Hi.

(Jumping in.  Hope you don't mind.)

On Mon, Jun 22, 2009, 21:06, CN Yee <[email protected]> wrote
>...(example munched)...
>The preBind() method pre-loads the customer domain object, where stripes
>binding will bind direct to it. The save() method can simply persist the
>domain object without having to use a data transfer object and a whole 
heaps
>of codes to copy properties. This is the binding direct to domain object
>pattern advocated in
>http://www.stripesframework.org/display/stripes/Binding+Into+Domain+Models.
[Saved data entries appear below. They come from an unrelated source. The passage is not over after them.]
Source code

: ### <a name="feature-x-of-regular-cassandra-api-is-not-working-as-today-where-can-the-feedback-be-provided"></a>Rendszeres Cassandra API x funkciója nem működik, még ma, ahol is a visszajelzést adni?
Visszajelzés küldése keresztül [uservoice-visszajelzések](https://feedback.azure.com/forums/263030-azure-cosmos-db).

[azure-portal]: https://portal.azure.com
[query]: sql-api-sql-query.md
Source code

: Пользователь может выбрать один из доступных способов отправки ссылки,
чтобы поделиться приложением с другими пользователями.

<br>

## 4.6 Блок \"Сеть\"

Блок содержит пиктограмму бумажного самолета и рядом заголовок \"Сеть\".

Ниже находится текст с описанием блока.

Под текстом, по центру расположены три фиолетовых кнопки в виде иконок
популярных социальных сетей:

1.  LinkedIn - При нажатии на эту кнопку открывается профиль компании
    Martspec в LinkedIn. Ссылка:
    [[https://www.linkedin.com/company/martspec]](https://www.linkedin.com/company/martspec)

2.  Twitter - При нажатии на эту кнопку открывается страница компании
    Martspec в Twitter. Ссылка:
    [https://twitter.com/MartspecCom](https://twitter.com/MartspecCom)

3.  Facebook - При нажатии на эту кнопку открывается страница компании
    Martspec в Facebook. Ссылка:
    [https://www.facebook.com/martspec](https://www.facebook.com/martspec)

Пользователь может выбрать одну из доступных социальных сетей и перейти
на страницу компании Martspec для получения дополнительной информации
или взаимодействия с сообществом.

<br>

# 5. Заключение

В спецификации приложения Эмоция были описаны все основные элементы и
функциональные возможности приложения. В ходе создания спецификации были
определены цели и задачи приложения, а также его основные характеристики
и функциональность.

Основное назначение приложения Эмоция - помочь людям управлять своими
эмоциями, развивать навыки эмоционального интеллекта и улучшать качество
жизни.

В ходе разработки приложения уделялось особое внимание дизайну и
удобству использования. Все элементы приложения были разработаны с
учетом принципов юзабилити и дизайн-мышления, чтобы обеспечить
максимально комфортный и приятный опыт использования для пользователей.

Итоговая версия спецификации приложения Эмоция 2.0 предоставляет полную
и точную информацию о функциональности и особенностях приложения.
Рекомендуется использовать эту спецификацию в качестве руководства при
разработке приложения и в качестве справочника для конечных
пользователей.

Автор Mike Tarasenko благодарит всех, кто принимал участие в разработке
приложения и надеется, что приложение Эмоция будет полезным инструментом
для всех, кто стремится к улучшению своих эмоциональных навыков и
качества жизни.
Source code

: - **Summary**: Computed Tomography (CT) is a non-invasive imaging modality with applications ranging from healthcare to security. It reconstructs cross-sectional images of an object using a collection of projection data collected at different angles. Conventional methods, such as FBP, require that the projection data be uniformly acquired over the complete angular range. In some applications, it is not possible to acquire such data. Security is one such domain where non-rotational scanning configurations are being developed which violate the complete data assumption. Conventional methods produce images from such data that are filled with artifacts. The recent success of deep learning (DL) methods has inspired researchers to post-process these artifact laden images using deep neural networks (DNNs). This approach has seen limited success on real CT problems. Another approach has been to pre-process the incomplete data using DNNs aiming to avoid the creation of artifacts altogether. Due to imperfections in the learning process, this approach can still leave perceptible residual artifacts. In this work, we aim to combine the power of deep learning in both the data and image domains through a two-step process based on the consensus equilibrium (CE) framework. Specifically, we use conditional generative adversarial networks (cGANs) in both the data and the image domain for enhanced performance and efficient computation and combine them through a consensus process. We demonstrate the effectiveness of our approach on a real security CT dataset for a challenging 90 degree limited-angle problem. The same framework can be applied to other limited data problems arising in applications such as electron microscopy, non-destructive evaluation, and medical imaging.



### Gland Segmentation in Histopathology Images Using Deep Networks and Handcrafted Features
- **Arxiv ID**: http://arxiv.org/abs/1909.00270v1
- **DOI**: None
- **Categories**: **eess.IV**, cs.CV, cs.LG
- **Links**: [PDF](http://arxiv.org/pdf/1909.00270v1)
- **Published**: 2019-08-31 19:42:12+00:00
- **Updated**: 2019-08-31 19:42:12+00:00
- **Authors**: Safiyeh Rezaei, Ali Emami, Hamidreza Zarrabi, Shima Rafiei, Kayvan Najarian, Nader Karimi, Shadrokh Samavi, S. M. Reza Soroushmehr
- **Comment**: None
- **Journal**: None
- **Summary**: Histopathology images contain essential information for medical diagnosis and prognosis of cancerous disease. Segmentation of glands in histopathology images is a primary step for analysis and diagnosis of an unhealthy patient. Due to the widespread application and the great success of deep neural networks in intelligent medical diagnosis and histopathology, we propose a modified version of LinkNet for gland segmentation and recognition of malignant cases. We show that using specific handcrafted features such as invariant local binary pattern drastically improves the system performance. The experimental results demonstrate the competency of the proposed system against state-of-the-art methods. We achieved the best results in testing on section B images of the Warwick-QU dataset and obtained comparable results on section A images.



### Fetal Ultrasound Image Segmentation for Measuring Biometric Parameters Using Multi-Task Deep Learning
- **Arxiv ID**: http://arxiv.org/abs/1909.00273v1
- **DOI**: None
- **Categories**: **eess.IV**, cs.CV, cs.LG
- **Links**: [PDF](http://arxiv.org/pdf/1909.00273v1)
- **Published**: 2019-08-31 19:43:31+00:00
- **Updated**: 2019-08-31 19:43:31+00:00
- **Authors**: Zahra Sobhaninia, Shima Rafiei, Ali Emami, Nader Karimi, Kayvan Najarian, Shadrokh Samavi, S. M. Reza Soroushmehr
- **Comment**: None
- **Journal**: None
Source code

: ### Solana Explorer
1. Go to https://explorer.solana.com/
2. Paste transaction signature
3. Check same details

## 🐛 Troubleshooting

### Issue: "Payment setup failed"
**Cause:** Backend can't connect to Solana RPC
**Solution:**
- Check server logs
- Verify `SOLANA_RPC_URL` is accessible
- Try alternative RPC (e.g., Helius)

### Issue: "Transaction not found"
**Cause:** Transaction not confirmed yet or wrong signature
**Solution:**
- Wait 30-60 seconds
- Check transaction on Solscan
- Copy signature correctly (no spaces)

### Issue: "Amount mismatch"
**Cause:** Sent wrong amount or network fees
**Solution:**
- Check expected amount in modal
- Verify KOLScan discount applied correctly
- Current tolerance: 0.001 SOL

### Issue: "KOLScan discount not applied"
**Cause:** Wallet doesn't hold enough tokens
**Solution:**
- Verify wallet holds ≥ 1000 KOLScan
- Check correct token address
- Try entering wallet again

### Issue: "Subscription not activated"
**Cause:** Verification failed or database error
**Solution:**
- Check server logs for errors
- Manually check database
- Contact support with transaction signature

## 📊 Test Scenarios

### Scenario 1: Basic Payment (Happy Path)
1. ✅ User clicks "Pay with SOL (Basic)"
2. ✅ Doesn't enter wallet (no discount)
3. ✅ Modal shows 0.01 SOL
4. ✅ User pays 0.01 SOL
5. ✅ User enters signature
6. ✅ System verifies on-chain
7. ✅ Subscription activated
Yes.  Nice and convenient.

>Now let say I want to introduce the following method:
>
>    @After(stages=LifecycleStage.BindingAndValidation)
>    public void afterBind() {
>        states = lookupService.getStateCodes(customer.getCountry());
>    }
>
>The method is to load the list of states to populate a dropdown list. Fair
>enough use case.

Fair enough.

>Now consider the user press the 'cancel' button.
>
>- preBind() loads the domain object
>- stripes binding binds the post back values.
>- afterBind() kicks in, lookupService got invoked. Now since LookupService
>is managed by the Transaction Manager, it is surrounded by open and commit
>transaction. 

Wait.  You have a method that just fetches some information from the DB, 
but, as a side effect, will also commit your current transaction?  That 
sounds like a pretty serious problem to me.  And not just for the binding 
direct to domain pattern--what if you have two changes that you need to make 
atomically, and the second relies on getting some of that information from 
the DB?  So you do the first set of updates, then do your lookup, and find 
out that the second update won't work.  So now you want to roll everything 
back.  But, no, you can't, because your select query went and committed the 
first set of updates!


>I know I can use @Before(stages=LifecycleStage.BindingAndValidation,
>on="!cancel") to get around this problem. I can probably tweak the
>Transaction Manager to always open a separate transaction. But after some
>days of thinking - it seems to me that there is simply to many ways for
>things to go wrong. The binding direct to domain model pattern does not
>seems to be tenable.

I've been using the binding into the domain model pattern in the project 
that I'm currently working on.  And, yeah, it does make it a bit easier to 
shoot yourself in the foot.  But it also eliminates a ton of busy work.  So 
far, I've found that the time saved on the busy work more than makes up for 
the time spent being extra careful about inadventent commits (the latter 
being time well spent, anyway).  YMMV, of course.

Though I would seriously reconsider allowing your utility lookup methods to 
commit transactions that they didn't create.